Professor Putnam, who got to know Mr. Obama during seminar retreats more than a decade ago where these issues were discussed, said individualism had dominated the national mood for much of the last 40 years. “This is a big swing of the historical pendulum, and he’d like to be involved in beginning the swing back the other direction,” he said of Mr. Obama.
But those on the other side said the president’s remarks were revealing because by arguing that the state or society had a role in creating individual success, they believe he is justifying the government’s taking a share. Kevin A. Hassett, director of economic policy studies at the American Enterprise Institute, said Mr. Obama’s philosophy had driven Mr. Romney’s countervailing approach.
“Obama really has become the argument for redistribution, the argument for statism,” said Mr. Hassett, who has advised George W. Bush, John McCain and now Mr. Romney. “And so that’s shaped his opposition.”
Mr. Obama’s remarks reflect sentiments he expressed in a speech in Osawatomie, Kan., last December, previewing what he saw as themes of the campaign. They also resemble similar thoughts articulated by Elizabeth Warren, the hero of liberals who is running for the Senate in Massachusetts.
Mr. Obama’s latest comments came on Friday night in a fire station in Roanoke, Va. “Look,” he told supporters, “if you’ve been successful, you didn’t get there on your own. You didn’t get there on your own. I’m always struck by people who think, ‘Well, it must be because I was just so smart.’ There are a lot of smart people out there. ‘It must be because I worked harder than everybody else.’ Let me tell you something, there are a whole bunch of hardworking people out there.
“If you were successful, somebody along the line gave you some help.
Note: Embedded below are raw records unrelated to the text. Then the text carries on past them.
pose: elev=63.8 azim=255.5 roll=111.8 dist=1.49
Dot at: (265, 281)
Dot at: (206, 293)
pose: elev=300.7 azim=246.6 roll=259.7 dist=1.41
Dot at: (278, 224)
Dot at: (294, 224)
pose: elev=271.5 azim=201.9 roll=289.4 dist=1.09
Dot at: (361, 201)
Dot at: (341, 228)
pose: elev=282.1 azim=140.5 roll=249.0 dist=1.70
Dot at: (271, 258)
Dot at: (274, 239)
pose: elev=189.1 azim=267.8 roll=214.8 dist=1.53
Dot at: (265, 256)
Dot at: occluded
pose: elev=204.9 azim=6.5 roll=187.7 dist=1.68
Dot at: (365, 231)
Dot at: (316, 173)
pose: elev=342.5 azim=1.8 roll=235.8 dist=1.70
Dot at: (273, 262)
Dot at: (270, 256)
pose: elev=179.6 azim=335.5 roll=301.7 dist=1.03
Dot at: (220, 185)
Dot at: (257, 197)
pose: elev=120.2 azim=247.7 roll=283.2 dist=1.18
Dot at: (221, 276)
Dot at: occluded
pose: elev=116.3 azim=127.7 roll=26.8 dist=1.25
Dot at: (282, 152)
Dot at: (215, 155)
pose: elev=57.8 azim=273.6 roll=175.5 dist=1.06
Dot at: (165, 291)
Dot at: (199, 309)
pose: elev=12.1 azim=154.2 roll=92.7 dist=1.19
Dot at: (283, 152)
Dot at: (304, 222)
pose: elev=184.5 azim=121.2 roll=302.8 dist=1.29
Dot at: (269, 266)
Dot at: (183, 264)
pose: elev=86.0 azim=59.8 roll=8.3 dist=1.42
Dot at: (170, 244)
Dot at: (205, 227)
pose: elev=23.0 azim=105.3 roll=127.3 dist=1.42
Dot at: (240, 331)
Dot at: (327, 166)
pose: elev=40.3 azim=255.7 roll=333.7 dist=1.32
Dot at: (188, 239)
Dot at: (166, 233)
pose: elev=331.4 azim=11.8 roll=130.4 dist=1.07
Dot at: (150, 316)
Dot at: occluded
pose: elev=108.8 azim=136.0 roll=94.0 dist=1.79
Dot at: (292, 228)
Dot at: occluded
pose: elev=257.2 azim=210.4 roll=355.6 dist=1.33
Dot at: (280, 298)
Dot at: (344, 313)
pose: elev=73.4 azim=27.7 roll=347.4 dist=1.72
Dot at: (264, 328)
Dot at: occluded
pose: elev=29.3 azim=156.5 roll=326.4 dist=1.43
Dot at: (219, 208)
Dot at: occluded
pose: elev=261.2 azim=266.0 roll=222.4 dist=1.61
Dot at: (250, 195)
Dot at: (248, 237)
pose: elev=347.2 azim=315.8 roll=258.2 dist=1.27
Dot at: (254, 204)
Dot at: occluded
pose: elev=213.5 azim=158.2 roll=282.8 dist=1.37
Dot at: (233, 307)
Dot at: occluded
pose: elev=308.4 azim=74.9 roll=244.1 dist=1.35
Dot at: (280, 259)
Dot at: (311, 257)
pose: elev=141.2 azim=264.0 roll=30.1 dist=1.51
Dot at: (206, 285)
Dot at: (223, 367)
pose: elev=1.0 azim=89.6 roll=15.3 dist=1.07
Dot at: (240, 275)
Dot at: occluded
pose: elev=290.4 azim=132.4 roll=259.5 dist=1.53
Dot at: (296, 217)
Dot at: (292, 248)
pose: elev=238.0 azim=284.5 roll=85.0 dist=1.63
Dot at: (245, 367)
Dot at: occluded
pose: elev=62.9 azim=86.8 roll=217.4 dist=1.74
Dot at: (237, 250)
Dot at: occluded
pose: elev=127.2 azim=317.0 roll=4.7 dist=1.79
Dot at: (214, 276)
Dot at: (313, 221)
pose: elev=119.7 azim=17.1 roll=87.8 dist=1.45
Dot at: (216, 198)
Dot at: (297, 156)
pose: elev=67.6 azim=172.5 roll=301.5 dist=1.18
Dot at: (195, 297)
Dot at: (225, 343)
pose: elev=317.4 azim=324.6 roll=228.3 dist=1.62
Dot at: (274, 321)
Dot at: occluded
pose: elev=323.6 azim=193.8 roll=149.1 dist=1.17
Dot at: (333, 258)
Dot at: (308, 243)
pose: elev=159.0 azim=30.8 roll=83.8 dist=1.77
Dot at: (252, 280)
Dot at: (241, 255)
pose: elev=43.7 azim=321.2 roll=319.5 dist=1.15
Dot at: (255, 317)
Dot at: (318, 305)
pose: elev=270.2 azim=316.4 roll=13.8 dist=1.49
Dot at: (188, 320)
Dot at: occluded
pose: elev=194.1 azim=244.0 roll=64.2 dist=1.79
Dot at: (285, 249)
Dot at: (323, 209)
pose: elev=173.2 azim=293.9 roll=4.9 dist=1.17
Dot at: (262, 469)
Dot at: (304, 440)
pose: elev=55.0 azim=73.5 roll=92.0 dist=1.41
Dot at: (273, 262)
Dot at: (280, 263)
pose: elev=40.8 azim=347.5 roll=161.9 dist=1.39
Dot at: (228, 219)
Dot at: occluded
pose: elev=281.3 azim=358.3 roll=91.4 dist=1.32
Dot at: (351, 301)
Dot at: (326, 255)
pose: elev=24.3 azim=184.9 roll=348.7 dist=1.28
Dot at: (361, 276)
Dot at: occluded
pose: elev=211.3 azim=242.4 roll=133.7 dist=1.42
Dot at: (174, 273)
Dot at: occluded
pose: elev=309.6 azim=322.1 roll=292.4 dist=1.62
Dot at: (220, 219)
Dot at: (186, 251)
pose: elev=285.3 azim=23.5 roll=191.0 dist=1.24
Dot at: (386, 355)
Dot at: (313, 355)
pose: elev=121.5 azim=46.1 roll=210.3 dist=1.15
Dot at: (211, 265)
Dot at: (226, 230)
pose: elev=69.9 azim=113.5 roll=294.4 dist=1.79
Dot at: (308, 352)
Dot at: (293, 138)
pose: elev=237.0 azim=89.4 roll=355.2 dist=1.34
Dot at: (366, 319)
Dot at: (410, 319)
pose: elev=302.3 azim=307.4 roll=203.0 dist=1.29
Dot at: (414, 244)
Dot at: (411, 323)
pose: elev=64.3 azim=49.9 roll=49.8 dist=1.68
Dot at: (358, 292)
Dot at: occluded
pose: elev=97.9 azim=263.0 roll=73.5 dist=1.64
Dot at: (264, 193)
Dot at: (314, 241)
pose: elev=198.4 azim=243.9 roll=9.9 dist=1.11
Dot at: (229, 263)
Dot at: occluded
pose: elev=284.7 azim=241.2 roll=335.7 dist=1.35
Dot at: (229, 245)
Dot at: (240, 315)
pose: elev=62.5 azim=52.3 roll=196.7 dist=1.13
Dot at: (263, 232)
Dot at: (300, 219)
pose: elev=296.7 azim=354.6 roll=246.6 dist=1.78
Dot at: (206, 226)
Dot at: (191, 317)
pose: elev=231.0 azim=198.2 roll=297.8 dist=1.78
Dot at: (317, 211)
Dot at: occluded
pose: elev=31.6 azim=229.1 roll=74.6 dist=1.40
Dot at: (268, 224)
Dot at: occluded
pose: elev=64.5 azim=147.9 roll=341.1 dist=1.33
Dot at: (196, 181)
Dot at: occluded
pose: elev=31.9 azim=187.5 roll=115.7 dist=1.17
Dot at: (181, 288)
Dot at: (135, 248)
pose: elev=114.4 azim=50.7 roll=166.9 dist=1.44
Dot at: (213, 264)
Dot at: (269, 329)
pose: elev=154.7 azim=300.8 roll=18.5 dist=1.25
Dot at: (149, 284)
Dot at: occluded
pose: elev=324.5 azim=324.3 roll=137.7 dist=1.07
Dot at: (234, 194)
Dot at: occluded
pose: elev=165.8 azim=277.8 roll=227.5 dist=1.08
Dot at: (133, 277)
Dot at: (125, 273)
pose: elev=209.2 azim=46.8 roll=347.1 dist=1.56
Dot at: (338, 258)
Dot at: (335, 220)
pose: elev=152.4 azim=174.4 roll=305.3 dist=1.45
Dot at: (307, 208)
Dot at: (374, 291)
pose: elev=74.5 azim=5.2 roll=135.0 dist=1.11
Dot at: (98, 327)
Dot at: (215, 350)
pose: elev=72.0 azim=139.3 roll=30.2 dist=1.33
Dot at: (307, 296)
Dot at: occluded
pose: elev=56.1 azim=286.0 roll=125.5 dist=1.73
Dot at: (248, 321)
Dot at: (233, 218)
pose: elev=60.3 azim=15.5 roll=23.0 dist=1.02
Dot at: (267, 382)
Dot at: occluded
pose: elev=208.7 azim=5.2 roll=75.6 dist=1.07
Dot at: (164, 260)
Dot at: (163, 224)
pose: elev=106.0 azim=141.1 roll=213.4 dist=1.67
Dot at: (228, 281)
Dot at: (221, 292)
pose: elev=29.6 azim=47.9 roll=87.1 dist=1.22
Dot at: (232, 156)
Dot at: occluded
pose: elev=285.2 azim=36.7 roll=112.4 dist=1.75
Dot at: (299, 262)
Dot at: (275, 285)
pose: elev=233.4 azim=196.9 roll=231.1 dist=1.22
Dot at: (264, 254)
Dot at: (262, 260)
There was a great teacher somewhere in your life. Somebody helped to create this unbelievable American system that we have that allowed you to thrive. Somebody invested in roads and bridges. If you’ve got a business, you didn’t build that. Somebody else made that happen. The Internet didn’t get invented on its own. Government research created the Internet so that all the companies could make money off the Internet.
“The point is, that when we succeed, we succeed because of our individual initiative, but also because we do things together.”
Within days, critics took notice, and the remarks became fodder for discussion on Fox News and in outlets like National Review. By Wednesday, Mr. Romney made it his topic for the day.
The phrase “really reveals what he thinks about our country, about our people, about free enterprise, about freedom, about individual initiative, about America,” Mr. Romney told supporters in Bowling Green, Ohio. He asked those who started or ran a business to stand. Some 30 to 40 people did, many holding signs reading, “I created a business. Not the government” or “I opened my own business.”
“I know that you recognize a lot of people helped you in that business,” Mr. Romney told them. “Perhaps the banks. Investors. There’s no question your mom and dad, your schoolteacher, the people who provide roads, the fire and police. But let me ask you this: Did you build your business? If you did, raise your hand.”
Many hands went up. “Take that, Mr. President,” Mr. Romney said.
David Axelrod, a senior adviser to Mr. Obama, said in an interview that the president considers individual initiative “the principal driver in one’s success” but “it’s also true there are things we do as a country that contribute to that.”
For Mr. Obama, he said, this is nothing new. “This isn’t a revelation,” Mr. Axelrod said. “This is a fundamental article of faith.”
And a fundamental point of contention to be resolved, however temporarily, in November.
Trip Gabriel contributed reporting from Bowling Green, Ohio.